Analogously, one can learn how to drive a motorbike \({{\varvec{T}}}_{{\varvec{T}}}\) (transferred task) based on one’s cycling skill \({{\varvec{T}}}_{{\varvec{s}}}\) (source task) where driving two-wheel vehicles is regarded as the same domain \({{\varvec{D}}}_{{\varvec{S}}}\) \(=\) \({{\varvec{D}}}_{{\varvec{T}}}\). This does not mean that one will not learn how to drive a motorbike without riding a bike, but it takes less effort to practice driving the motorbike by adapting one’s cycling skills. Similarly, learning the parameters of a network from scratch will require larger annotated datasets and a longer training time to achieve an acceptable performance.

Convolutional neural networks using imageNet

Convolutional neural networks (CNN) are a special type of deep learning that processes grid-like topology data such as image data. Unlike the standard neural network consisting of fully connected layers only, CNN consists of at least one convolutional layer. Several pretrained CNN models are publicly accessible online with downloadable parameters. They were pretrained with millions of natural images on the ImageNet dataset (ImageNet large scale visual recognition challenge; ILSVRC) [22].

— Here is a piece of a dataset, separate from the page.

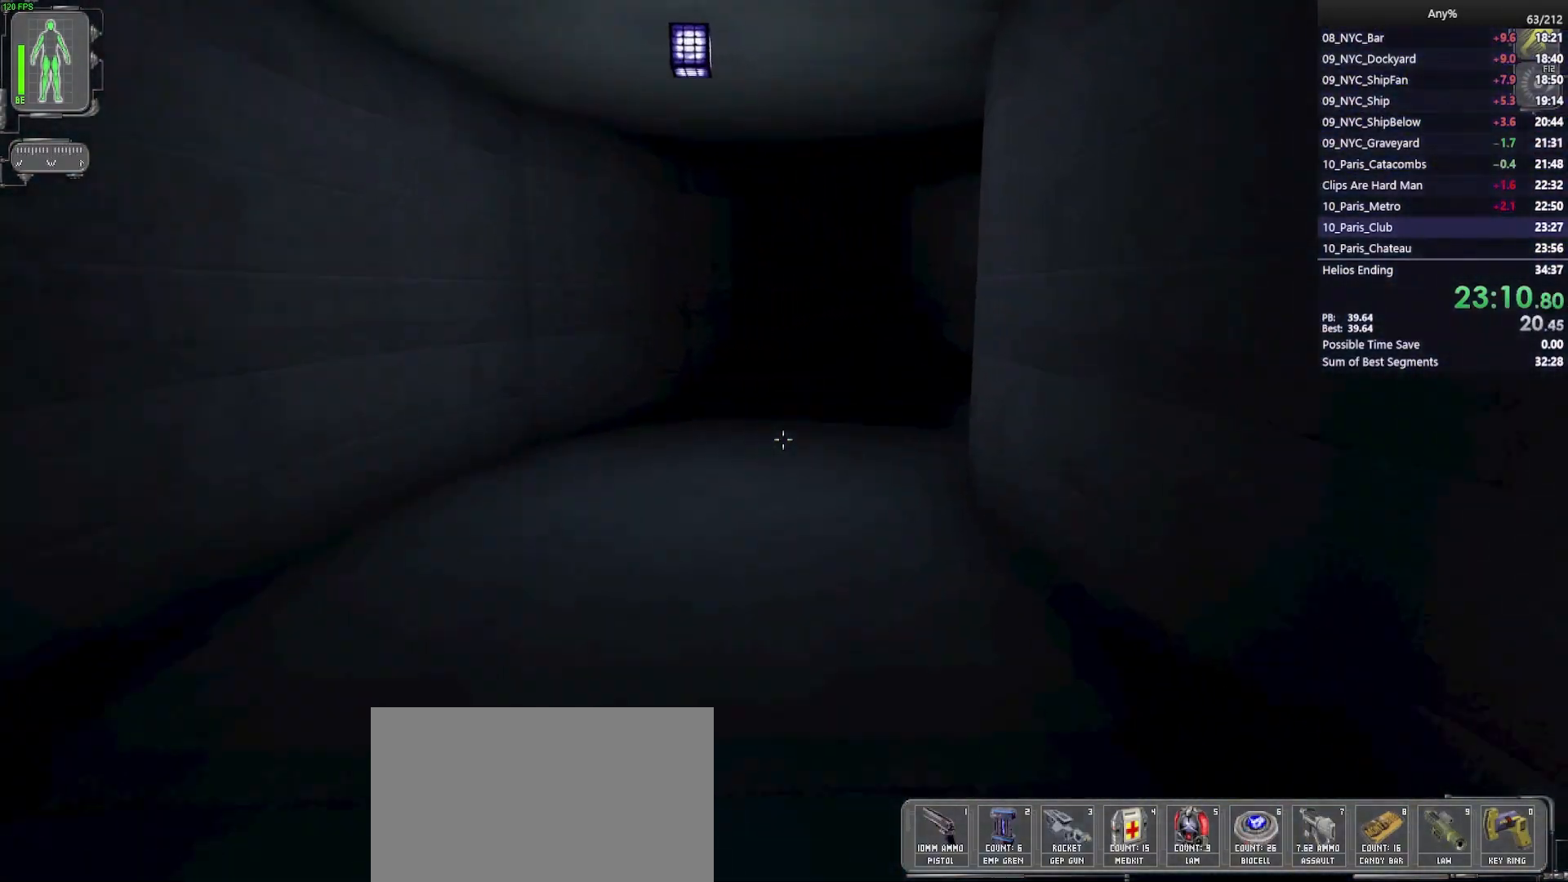
{"keys": ["w"], "mouse": [], "events": []}
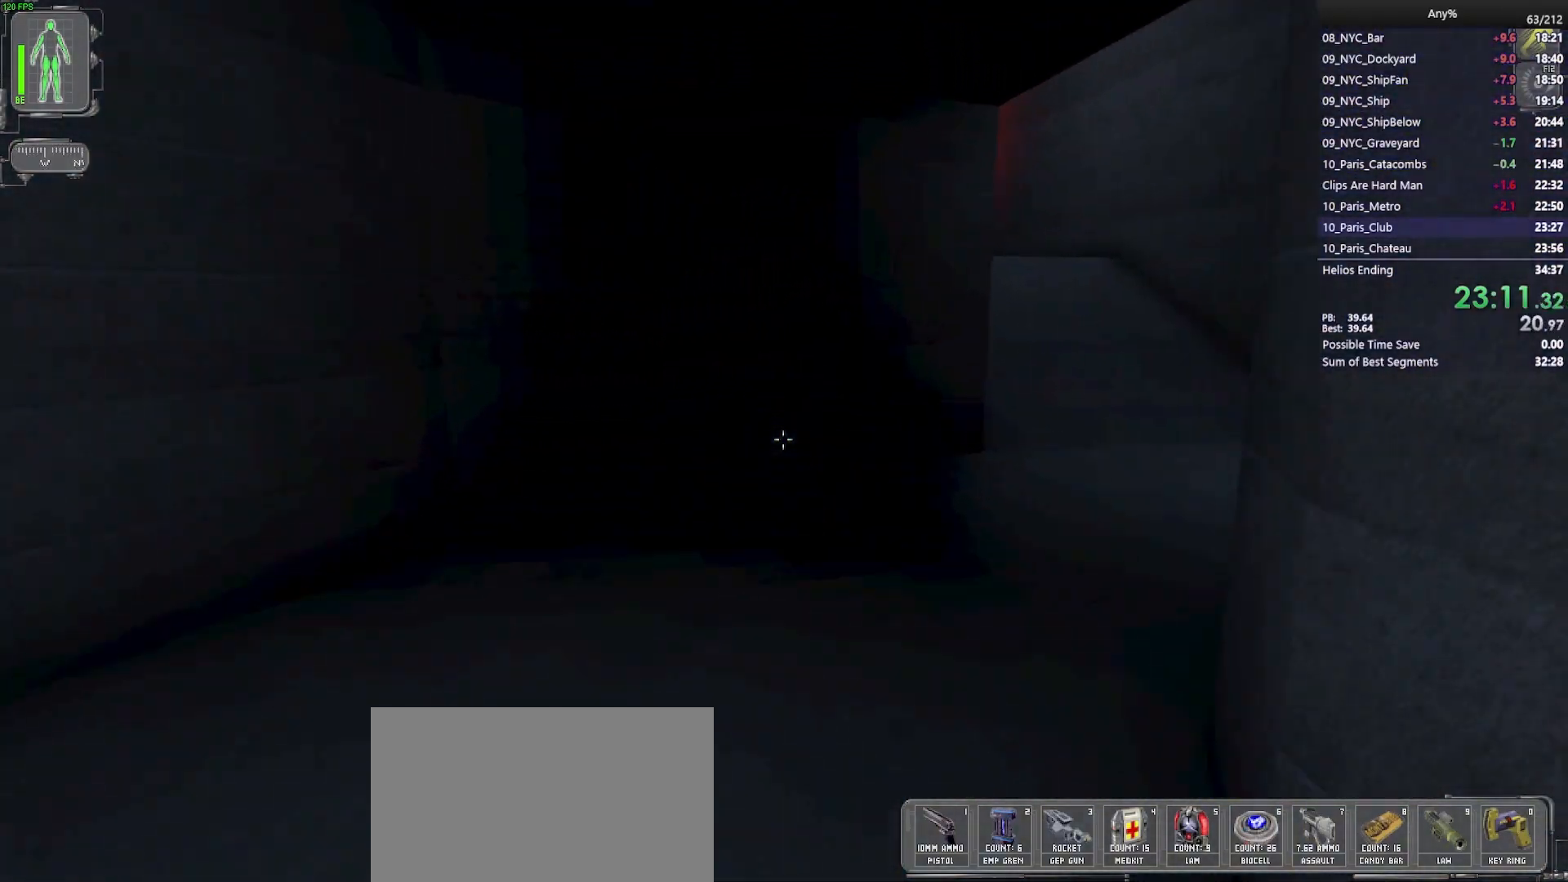
{"keys": ["d", "w"], "mouse": [], "events": [[217, "d", "down"], [450, "d", "up"], [500, "d", "down"]]}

In this paper, CNN models are denoted as backbone models. Table 1 summarizes the five most popular models in chronological order from top to bottom. LeNet [23] and AlexNet [24] are the first generations of CNN models developed in 1998 and 2012 respectively. Both are relatively shallow compared to other models that are developed recently. After AlexNet won the ImageNet large scale visual recognition challenge (ILSVRC) in 2012, designing novel networks became an emerging topic among researchers. VGG [25], also referred to as OxfordNet, is recognized as the first deep model, while GoogLeNet [26], also known as Inception1, set the new state of the art in the ILSVRC 2014. Inception introduced the novel block concept that employs a set of filters with different sizes, and its deep networks were constructed by concatenating the multiple outputs. However, in the architecture of very deep networks, the parameters of the earlier layers are poorly updated during training because they are too far from the output layer. This problem is known as the vanishing gradient problem which was successfully addressed by ResNet [27] by introducing residual blocks with skip connections between layers.

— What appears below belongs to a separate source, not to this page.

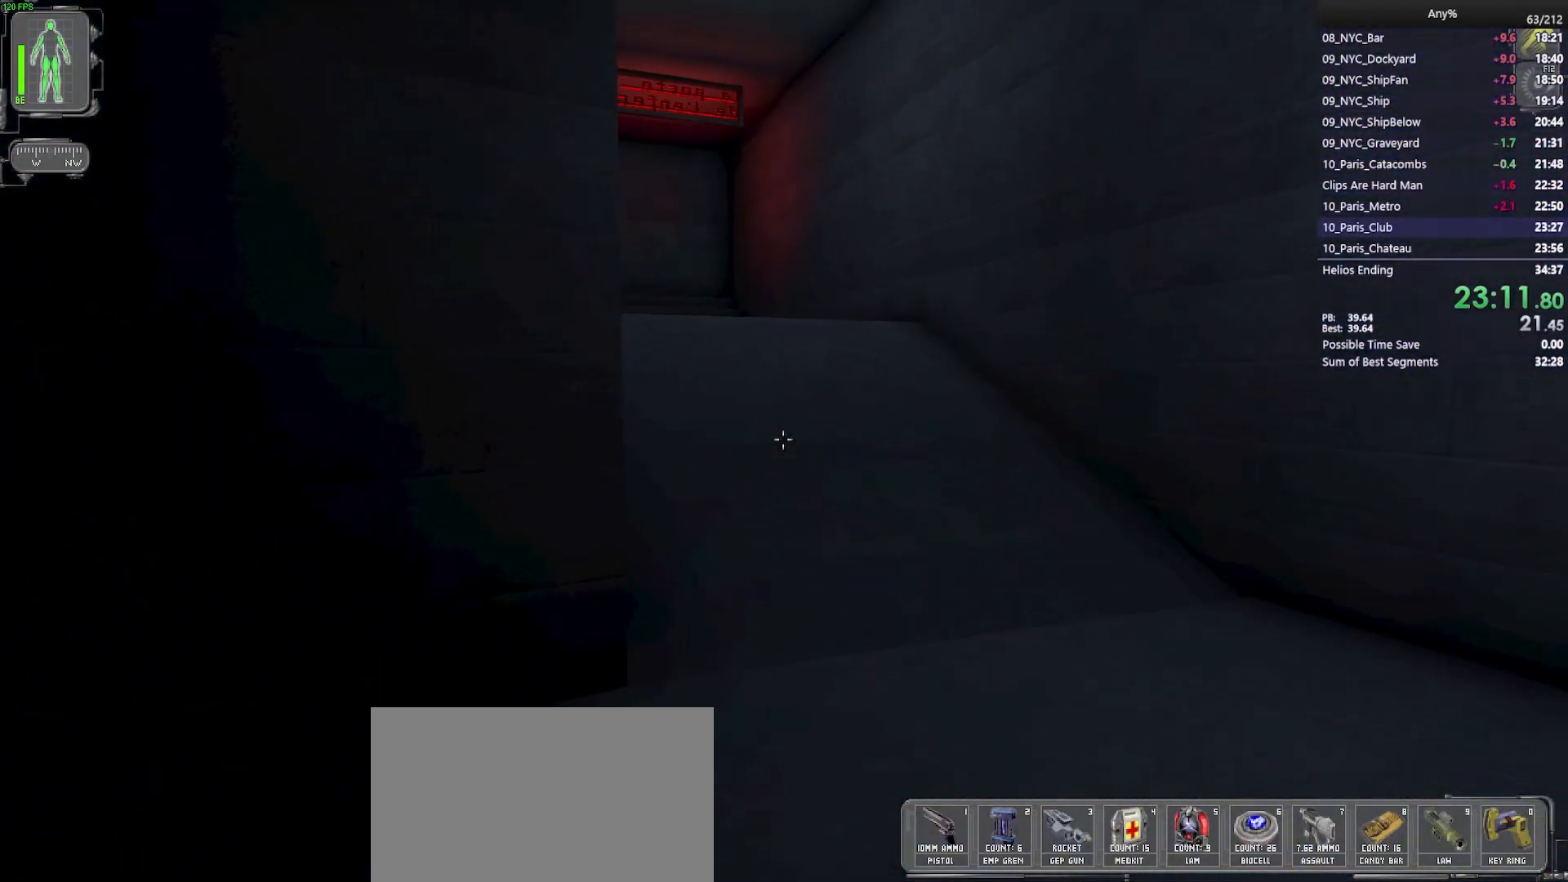
{"keys": ["w"], "mouse": [], "events": [[133, "d", "up"]]}
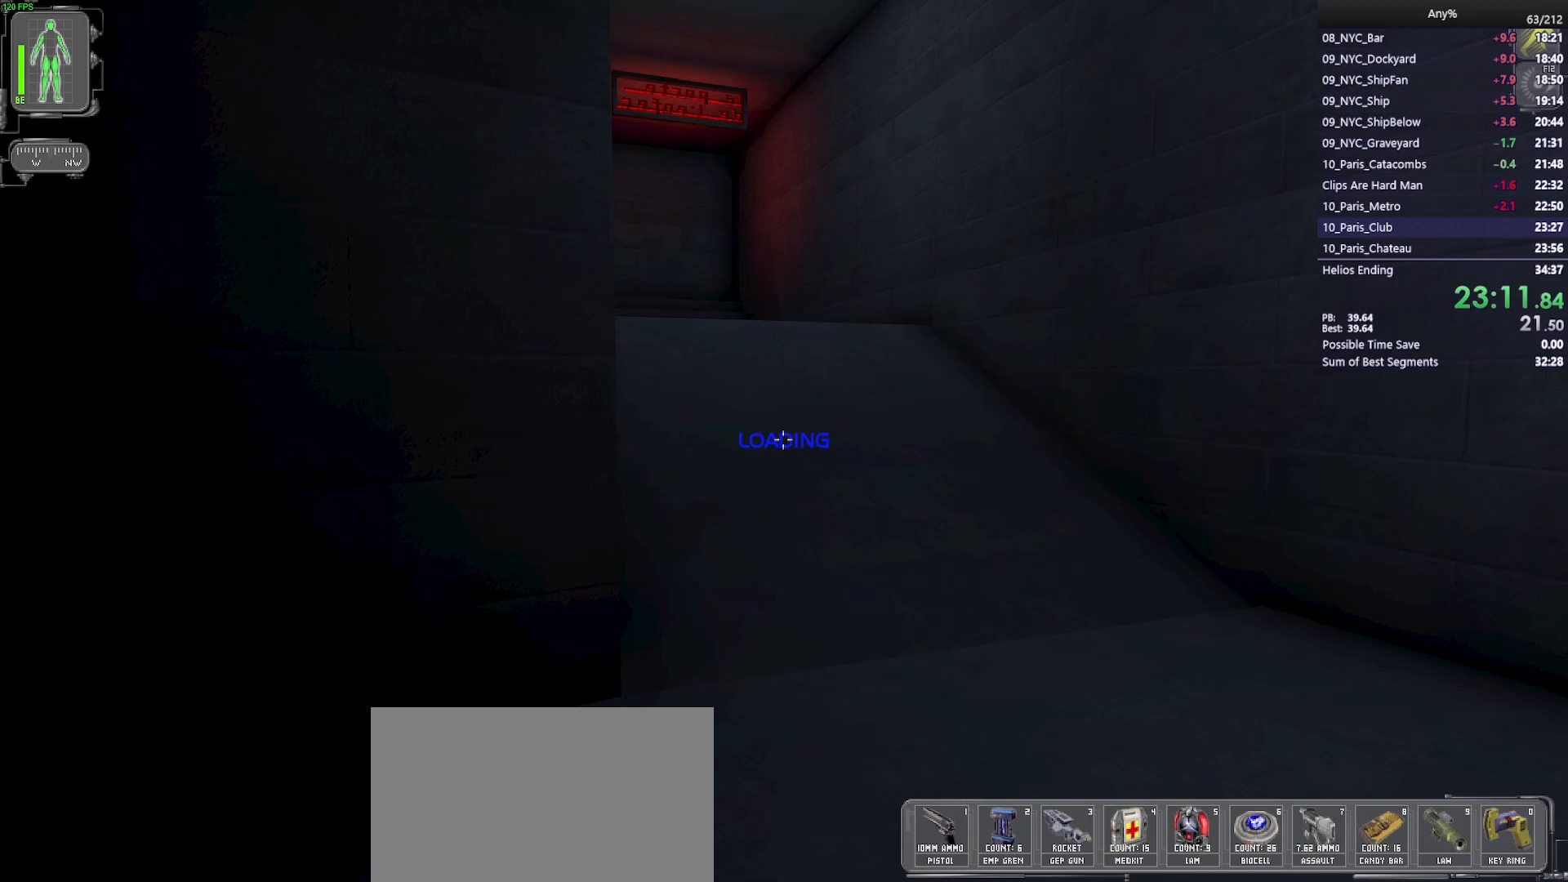
{"keys": ["w"], "mouse": [], "events": []}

Table 1 Overview of five backbone models

The number of parameters of one filter is calculated by (a * b * c) + 1, where a * b is the filter dimension, c is the number of filters in the previous layer and added 1 is the bias. The total number of parameters is the summation of the parameters of each filter. In the classifier head, all models use the Softmax function except LeNet-5, which utilizes the hyperbolic tangent function. The Softmax function fits well with the classification problem because it can convert feature vectors to the probability distribution for each class candidate.

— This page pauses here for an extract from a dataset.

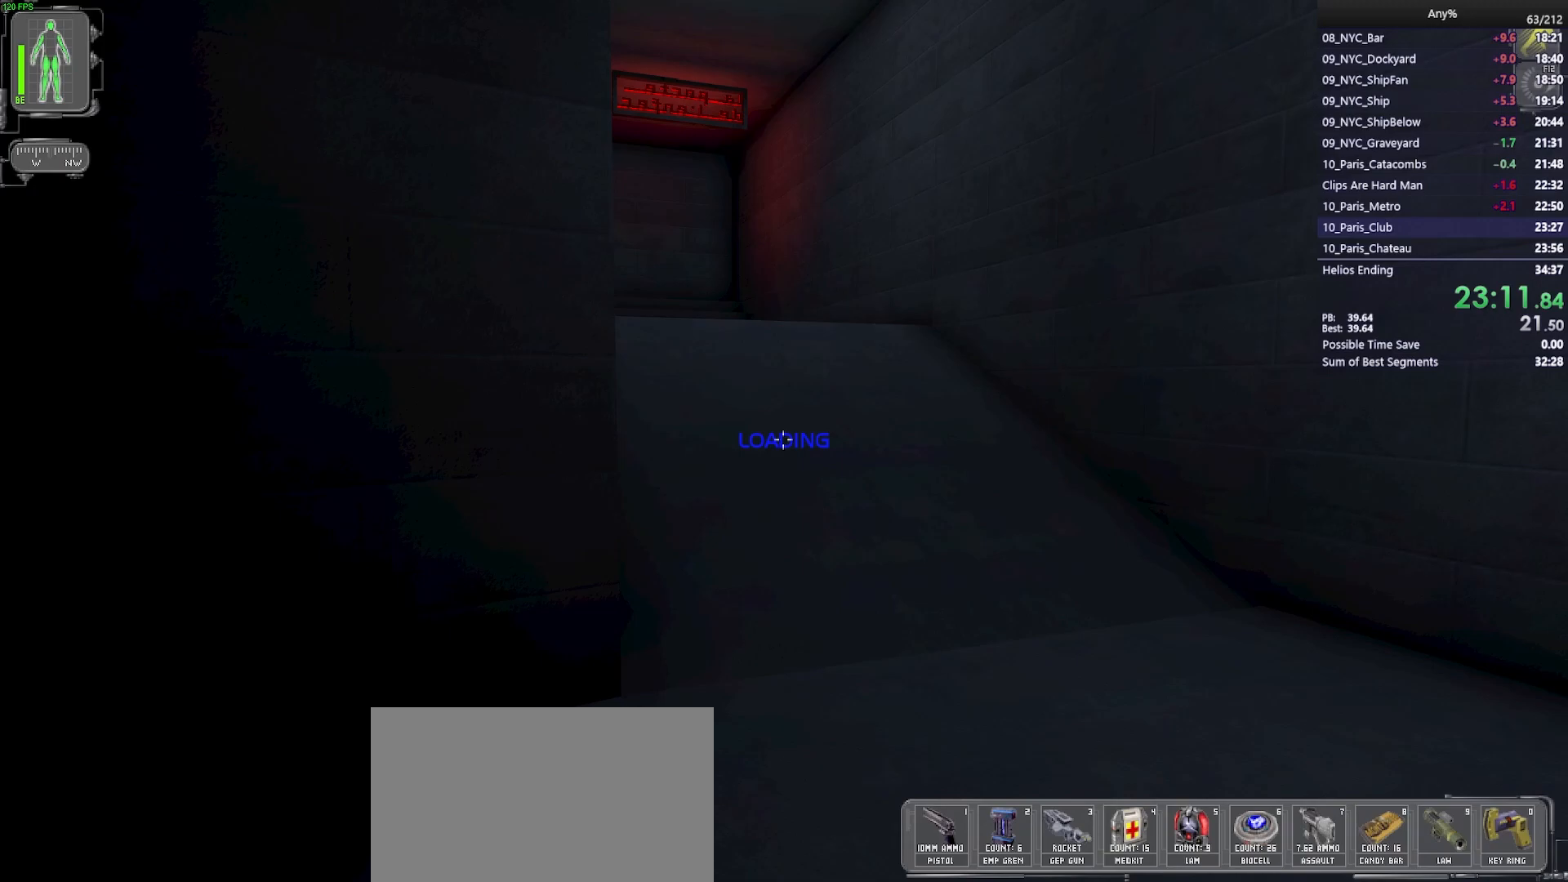
{"keys": ["w"], "mouse": [], "events": []}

Transfer learning with convolutional neural networks

TL with CNN is the idea that knowledge can be transferred at the parametric level. Well-trained CNN models utilize the parameters of the convolutional layers for a new task in the medical domain. Specifically, in TL with CNN for medical image classification, a medical image classification (target task) can be learned by leveraging the generic features learned from the natural image classification (source task) where labels are available in both domains. For simplicity, the terminology of TL in the remainder of the paper refers to homogeneous TL (i.e. both domains are image analysis) with pretrained CNN models using ImageNet data for medical image classification in a supervisory manner.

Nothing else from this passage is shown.